_JOB ITEM A_
What drag coefficient does the car-show passage give for the 1938 Tatra T77a?
_JOB ITEM B_
Write out the car-show passage again, starting at "Unfortunately, it was" and ending at "Never Knew Existed.", and swap "notebooks" out for "programs".

_PASSAGE SHOWN_
Through thick and thin, rain or shine (or gnat swarms), Haywood and I have marched that Ritz-Carlton golf course looking for supreme elegance, mostly judging the amazing variety of racing-car classes for which Amelia has become known (there were ten this year, from beach racers to Trans-Am cars). I have known nothing about any of them that I didn’t find out from the owner on the spot. Haywood can speak for himself.
But two years ago, Warner promoted me to what can only be described as my very own area of expertise: the Promotional Vehicles class. The Zippo Lighter car! George Barris’s original V-8 Juice roadster! Yes, I could be the undisputed queen of the Wienermobile cars.
Unfortunately, it was a one-off moment. I mean, how many vintage Wienermobiles are out there? But Warner created another perfect opportunity for my bizarro sensibilities. This year, Haywood and I opened our notebooks at the judges’ breakfast to discover we would be judging Class UV – Cars You Never Knew Existed.
“Who did we piss off?” he muttered. I knew better. Sure enough, the seven entries in the UV class possessed a heavy cool factor that had us oohing and aahing from one to the next. There was the 1937 Rena Phaeton, a miniature roadster built, on a cut-down Renault chassis with a Ford V-8, for Judy Garland and Mickey Rooney in Babes in Arms. It was exquisite. The closer we got, the tinier it became. We gave its owner Robert Pass (founder of Passport Transport) a special-mention Amelia Award for being so preciously elegant.
There was a four-door 1987 Porsche 928, built by the factory for Heinz Prechter, the late founder of American Sunroof Corporation. The Lane Motor Museum in Nashville – always good for an oddity – showed a wooden, three-wheeled 1950 Martin Stationette, a bizarre one-off designed by James V. Martin to be “America’s economy car of the future.” Think “Isetta woody.” Right.
The real prize in our class was a 1938 Tatra T77a, the Czechoslovakian car developed by Hans Ledwinka and noted zeppelin aero engineer Paul Jaray. It is truly nutty-looking, having a rear-mounted, 75-hp, 3.4-liter V-8 and an astonishing drag coefficient of 0.21. I saw Tatras in central Europe during my road trip to celebrate the fall of the Berlin Wall, and they were beat to hell – nothing like this gleaming silver vision owned by John Long and Helena Mitchell.
To make that “dead car show” point, Automobile Magazine awards the Driving Enthusiast trophy to an entrant who loves to drive his or her car. Who better than Richie Clyne, who’s crisscrossed the country from north to south and east to west in his 1909 Thomas Flyer Flyabout 670? Clyne built the Las Vegas Motor Speedway and put together the Imperial Palace’s car collection in Vegas. Clyne owns about 150 cars and prides himself on making sure all are driven. He has a couple of Duesenbergs he drives almost as much as the Thomas. Gotta love it.

_Dataset entries_
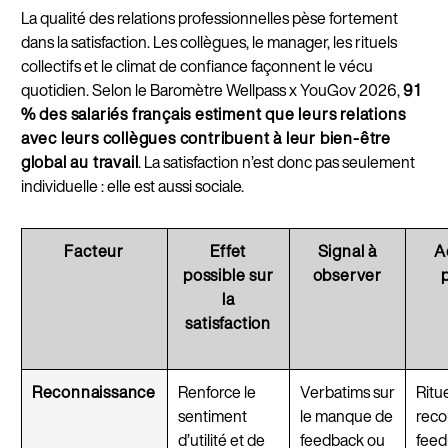
La qualité des relations professionnelles pèse fortement
dans la satisfaction. Les collègues, le manager, les rituels
collectifs et le climat de confiance façonnent le vécu
quotidien. Selon le Baromètre Wellpass x YouGov 2026,
91
% des salariés français estiment que leurs relations
avec leurs collègues contribuent à leur bien-être
global au travail
. La satisfaction n’est donc pas seulement
individuelle : elle est aussi sociale.
Facteur
Effet
Signal à
A
possible sur
observer
la
satisfaction
Reconnaissance
Renforce le
Verbatims sur
Ritu
sentiment
le manque de
reco
d’utilité et de
feedback ou
feed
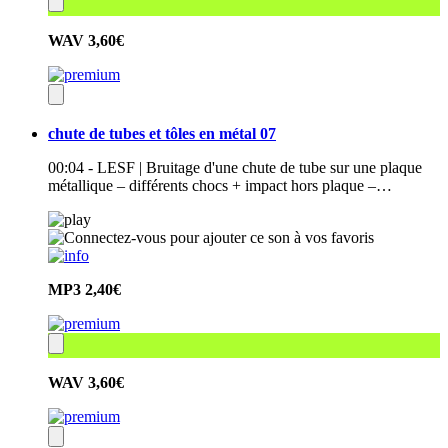
WAV
3,60€
chute de tubes et tôles en métal 07
00:04 - LESF | Bruitage d'une chute de tube sur une plaque
métallique – différents chocs + impact hors plaque –…
MP3
2,40€
WAV
3,60€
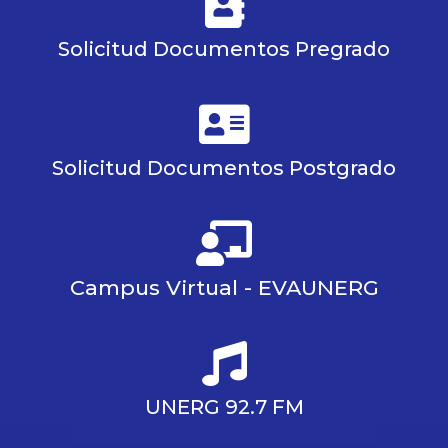
Solicitud Documentos Pregrado
Solicitud Documentos Postgrado
Campus Virtual - EVAUNERG
UNERG 92.7 FM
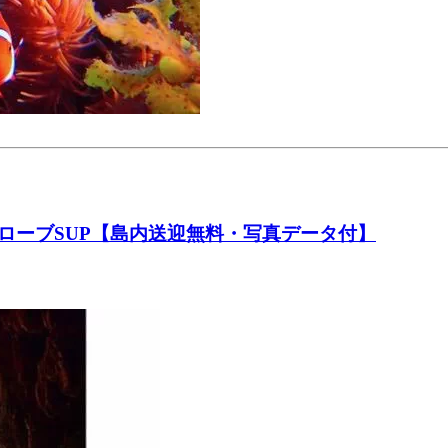
ローブSUP【島内送迎無料・写真データ付】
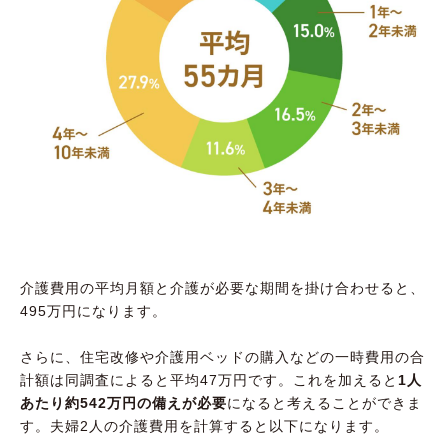
介護費用の平均月額と介護が必要な期間を掛け合わせると、
495万円になります。
さらに、住宅改修や介護用ベッドの購入などの一時費用の合
計額は同調査によると平均47万円です。これを加えると
1人
あたり約542万円の備えが必要
になると考えることができま
す。夫婦2人の介護費用を計算すると以下になります。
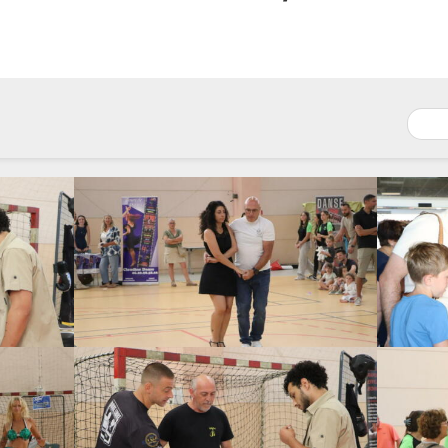
/2026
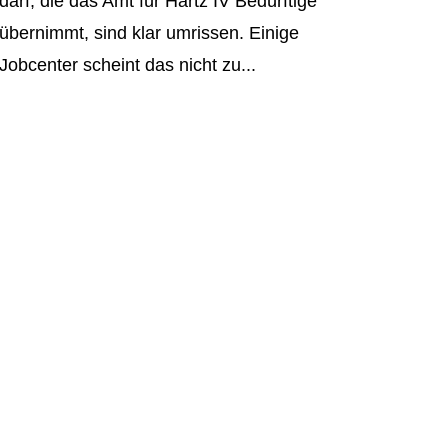
darf, die das Amt für Hartz IV Bedürftige
übernimmt, sind klar umrissen. Einige
Jobcenter scheint das nicht zu...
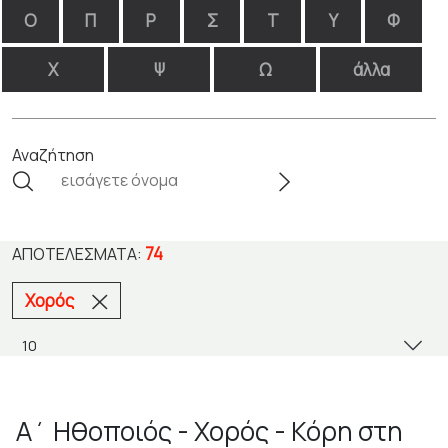
Ο
Π
Ρ
Σ
Τ
Υ
Φ
Χ
Ψ
Ω
άλλα
Αναζήτηση
74
ΑΠΟΤΕΛΈΣΜΑΤΑ:
Χορός
Α΄ Ηθοποιός - Χορός - Κόρη στη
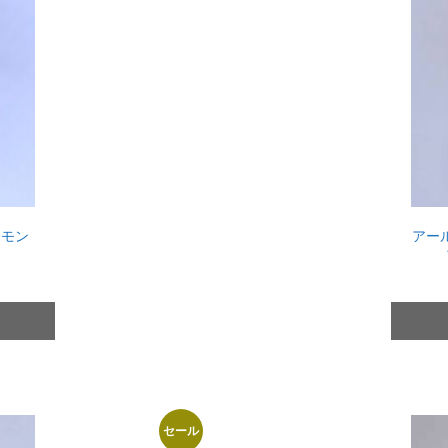
ヤモン
アール
セール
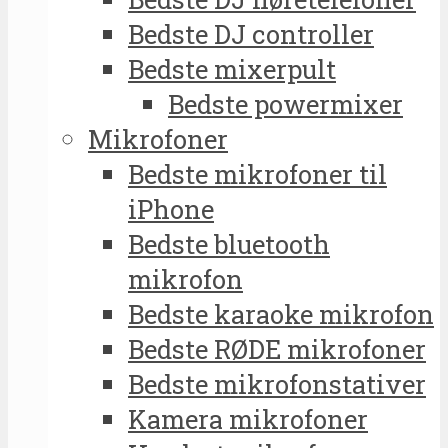
Bedste DJ controller
Bedste mixerpult
Bedste powermixer
Mikrofoner
Bedste mikrofoner til
iPhone
Bedste bluetooth
mikrofon
Bedste karaoke mikrofon
Bedste RØDE mikrofoner
Bedste mikrofonstativer
Kamera mikrofoner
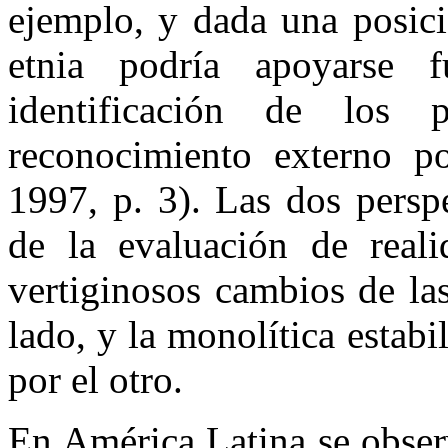
ejemplo, y dada una posici
etnia podría apoyarse 
identificación de los 
reconocimiento externo p
1997, p. 3). Las dos persp
de la evaluación de realid
vertiginosos cambios de la
lado, y la monolítica estabi
por el otro.
En América Latina se obser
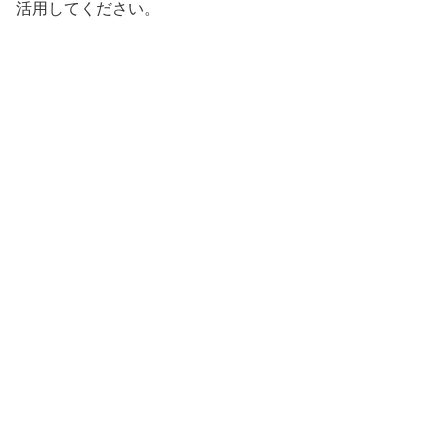
活用してください。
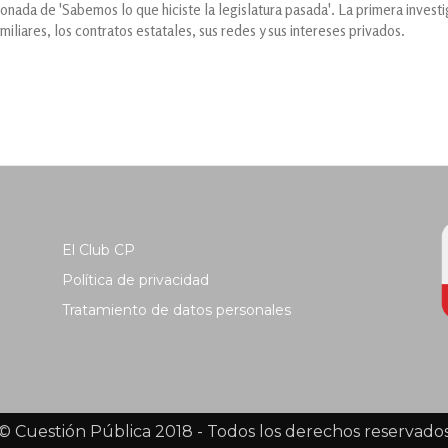
onada de 'Sabemos lo que hiciste la legislatura pasada'. La primera investi
iliares, los contratos estatales, sus redes y sus intereses privados.
El Club CP
Política de privacidad
Tratamiento de datos personales
© Cuestión Pública 2018 - Todos los derechos reservado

_TASK RESPONSE A_
0.21

_TASK RESPONSE B_
Unfortunately, it was a one-off moment. I mean, how many vintage Wienermobiles are out there? But Warner created another perfect opportunity for my bizarro sensibilities. This year, Haywood and I opened our programs at the judges’ breakfast to discover we would be judging Class UV – Cars You Never Knew Existed.